__The task__. Reproduce every line of each record below word for word, in the same order.

__Data for processing__.
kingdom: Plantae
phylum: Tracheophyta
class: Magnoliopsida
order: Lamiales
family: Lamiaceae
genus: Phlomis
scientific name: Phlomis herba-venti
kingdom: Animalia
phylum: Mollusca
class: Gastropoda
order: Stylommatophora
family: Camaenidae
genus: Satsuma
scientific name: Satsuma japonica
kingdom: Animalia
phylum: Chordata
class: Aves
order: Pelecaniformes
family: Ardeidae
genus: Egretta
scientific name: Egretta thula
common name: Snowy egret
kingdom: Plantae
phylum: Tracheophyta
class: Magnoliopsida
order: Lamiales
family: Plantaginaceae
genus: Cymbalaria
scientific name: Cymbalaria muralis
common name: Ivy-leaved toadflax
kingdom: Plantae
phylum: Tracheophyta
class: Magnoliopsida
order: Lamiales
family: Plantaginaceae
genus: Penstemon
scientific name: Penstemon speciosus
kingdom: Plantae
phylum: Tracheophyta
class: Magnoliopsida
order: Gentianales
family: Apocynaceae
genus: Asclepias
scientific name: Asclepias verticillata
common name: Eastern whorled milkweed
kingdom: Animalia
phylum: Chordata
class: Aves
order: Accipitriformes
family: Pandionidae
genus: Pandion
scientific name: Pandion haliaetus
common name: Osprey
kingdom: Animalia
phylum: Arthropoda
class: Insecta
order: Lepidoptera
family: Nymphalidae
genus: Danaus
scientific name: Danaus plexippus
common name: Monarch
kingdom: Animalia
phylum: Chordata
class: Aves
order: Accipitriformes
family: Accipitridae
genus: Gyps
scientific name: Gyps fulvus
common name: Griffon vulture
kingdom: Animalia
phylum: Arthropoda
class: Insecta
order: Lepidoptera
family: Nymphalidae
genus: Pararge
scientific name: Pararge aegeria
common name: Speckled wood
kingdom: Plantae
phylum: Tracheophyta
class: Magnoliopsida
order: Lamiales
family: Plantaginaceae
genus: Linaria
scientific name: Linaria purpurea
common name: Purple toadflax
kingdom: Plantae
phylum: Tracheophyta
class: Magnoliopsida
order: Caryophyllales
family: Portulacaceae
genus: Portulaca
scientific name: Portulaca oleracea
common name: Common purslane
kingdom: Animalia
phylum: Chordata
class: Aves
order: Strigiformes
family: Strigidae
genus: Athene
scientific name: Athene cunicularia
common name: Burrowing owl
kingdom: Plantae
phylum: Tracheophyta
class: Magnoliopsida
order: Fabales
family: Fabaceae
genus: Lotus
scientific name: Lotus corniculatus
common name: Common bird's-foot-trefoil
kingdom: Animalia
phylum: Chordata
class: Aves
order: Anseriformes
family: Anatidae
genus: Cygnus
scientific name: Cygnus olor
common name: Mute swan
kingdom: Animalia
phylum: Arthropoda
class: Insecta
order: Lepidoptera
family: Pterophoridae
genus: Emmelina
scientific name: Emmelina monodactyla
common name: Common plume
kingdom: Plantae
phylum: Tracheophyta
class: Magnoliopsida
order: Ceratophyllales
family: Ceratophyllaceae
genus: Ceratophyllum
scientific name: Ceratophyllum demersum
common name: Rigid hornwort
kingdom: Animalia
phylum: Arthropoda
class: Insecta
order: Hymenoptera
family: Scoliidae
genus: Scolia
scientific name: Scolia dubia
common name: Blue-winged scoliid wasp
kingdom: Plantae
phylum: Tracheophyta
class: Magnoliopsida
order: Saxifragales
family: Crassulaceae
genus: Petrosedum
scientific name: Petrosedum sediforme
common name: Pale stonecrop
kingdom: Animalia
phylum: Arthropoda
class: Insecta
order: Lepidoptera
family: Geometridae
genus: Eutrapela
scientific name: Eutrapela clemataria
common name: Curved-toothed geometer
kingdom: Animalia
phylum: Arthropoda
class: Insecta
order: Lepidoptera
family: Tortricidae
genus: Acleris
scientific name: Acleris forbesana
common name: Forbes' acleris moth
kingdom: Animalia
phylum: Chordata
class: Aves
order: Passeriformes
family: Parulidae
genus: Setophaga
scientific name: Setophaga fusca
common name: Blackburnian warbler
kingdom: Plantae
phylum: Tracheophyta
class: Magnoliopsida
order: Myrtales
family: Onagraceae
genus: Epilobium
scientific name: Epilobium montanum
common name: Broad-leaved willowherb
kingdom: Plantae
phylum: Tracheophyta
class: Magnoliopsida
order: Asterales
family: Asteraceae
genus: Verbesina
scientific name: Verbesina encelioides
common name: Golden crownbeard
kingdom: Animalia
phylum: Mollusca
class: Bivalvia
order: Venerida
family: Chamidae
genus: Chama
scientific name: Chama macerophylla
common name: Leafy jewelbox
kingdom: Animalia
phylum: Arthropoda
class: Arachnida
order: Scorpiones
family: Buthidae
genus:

__Task output__.
kingdom: Plantae
phylum: Tracheophyta
class: Magnoliopsida
order: Lamiales
family: Lamiaceae
genus: Phlomis
scientific name: Phlomis herba-venti
kingdom: Animalia
phylum: Mollusca
class: Gastropoda
order: Stylommatophora
family: Camaenidae
genus: Satsuma
scientific name: Satsuma japonica
kingdom: Animalia
phylum: Chordata
class: Aves
order: Pelecaniformes
family: Ardeidae
genus: Egretta
scientific name: Egretta thula
common name: Snowy egret
kingdom: Plantae
phylum: Tracheophyta
class: Magnoliopsida
order: Lamiales
family: Plantaginaceae
genus: Cymbalaria
scientific name: Cymbalaria muralis
common name: Ivy-leaved toadflax
kingdom: Plantae
phylum: Tracheophyta
class: Magnoliopsida
order: Lamiales
family: Plantaginaceae
genus: Penstemon
scientific name: Penstemon speciosus
kingdom: Plantae
phylum: Tracheophyta
class: Magnoliopsida
order: Gentianales
family: Apocynaceae
genus: Asclepias
scientific name: Asclepias verticillata
common name: Eastern whorled milkweed
kingdom: Animalia
phylum: Chordata
class: Aves
order: Accipitriformes
family: Pandionidae
genus: Pandion
scientific name: Pandion haliaetus
common name: Osprey
kingdom: Animalia
phylum: Arthropoda
class: Insecta
order: Lepidoptera
family: Nymphalidae
genus: Danaus
scientific name: Danaus plexippus
common name: Monarch
kingdom: Animalia
phylum: Chordata
class: Aves
order: Accipitriformes
family: Accipitridae
genus: Gyps
scientific name: Gyps fulvus
common name: Griffon vulture
kingdom: Animalia
phylum: Arthropoda
class: Insecta
order: Lepidoptera
family: Nymphalidae
genus: Pararge
scientific name: Pararge aegeria
common name: Speckled wood
kingdom: Plantae
phylum: Tracheophyta
class: Magnoliopsida
order: Lamiales
family: Plantaginaceae
genus: Linaria
scientific name: Linaria purpurea
common name: Purple toadflax
kingdom: Plantae
phylum: Tracheophyta
class: Magnoliopsida
order: Caryophyllales
family: Portulacaceae
genus: Portulaca
scientific name: Portulaca oleracea
common name: Common purslane
kingdom: Animalia
phylum: Chordata
class: Aves
order: Strigiformes
family: Strigidae
genus: Athene
scientific name: Athene cunicularia
common name: Burrowing owl
kingdom: Plantae
phylum: Tracheophyta
class: Magnoliopsida
order: Fabales
family: Fabaceae
genus: Lotus
scientific name: Lotus corniculatus
common name: Common bird's-foot-trefoil
kingdom: Animalia
phylum: Chordata
class: Aves
order: Anseriformes
family: Anatidae
genus: Cygnus
scientific name: Cygnus olor
common name: Mute swan
kingdom: Animalia
phylum: Arthropoda
class: Insecta
order: Lepidoptera
family: Pterophoridae
genus: Emmelina
scientific name: Emmelina monodactyla
common name: Common plume
kingdom: Plantae
phylum: Tracheophyta
class: Magnoliopsida
order: Ceratophyllales
family: Ceratophyllaceae
genus: Ceratophyllum
scientific name: Ceratophyllum demersum
common name: Rigid hornwort
kingdom: Animalia
phylum: Arthropoda
class: Insecta
order: Hymenoptera
family: Scoliidae
genus: Scolia
scientific name: Scolia dubia
common name: Blue-winged scoliid wasp
kingdom: Plantae
phylum: Tracheophyta
class: Magnoliopsida
order: Saxifragales
family: Crassulaceae
genus: Petrosedum
scientific name: Petrosedum sediforme
common name: Pale stonecrop
kingdom: Animalia
phylum: Arthropoda
class: Insecta
order: Lepidoptera
family: Geometridae
genus: Eutrapela
scientific name: Eutrapela clemataria
common name: Curved-toothed geometer
kingdom: Animalia
phylum: Arthropoda
class: Insecta
order: Lepidoptera
family: Tortricidae
genus: Acleris
scientific name: Acleris forbesana
common name: Forbes' acleris moth
kingdom: Animalia
phylum: Chordata
class: Aves
order: Passeriformes
family: Parulidae
genus: Setophaga
scientific name: Setophaga fusca
common name: Blackburnian warbler
kingdom: Plantae
phylum: Tracheophyta
class: Magnoliopsida
order: Myrtales
family: Onagraceae
genus: Epilobium
scientific name: Epilobium montanum
common name: Broad-leaved willowherb
kingdom: Plantae
phylum: Tracheophyta
class: Magnoliopsida
order: Asterales
family: Asteraceae
genus: Verbesina
scientific name: Verbesina encelioides
common name: Golden crownbeard
kingdom: Animalia
phylum: Mollusca
class: Bivalvia
order: Venerida
family: Chamidae
genus: Chama
scientific name: Chama macerophylla
common name: Leafy jewelbox
kingdom: Animalia
phylum: Arthropoda
class: Arachnida
order: Scorpiones
family: Buthidae
genus:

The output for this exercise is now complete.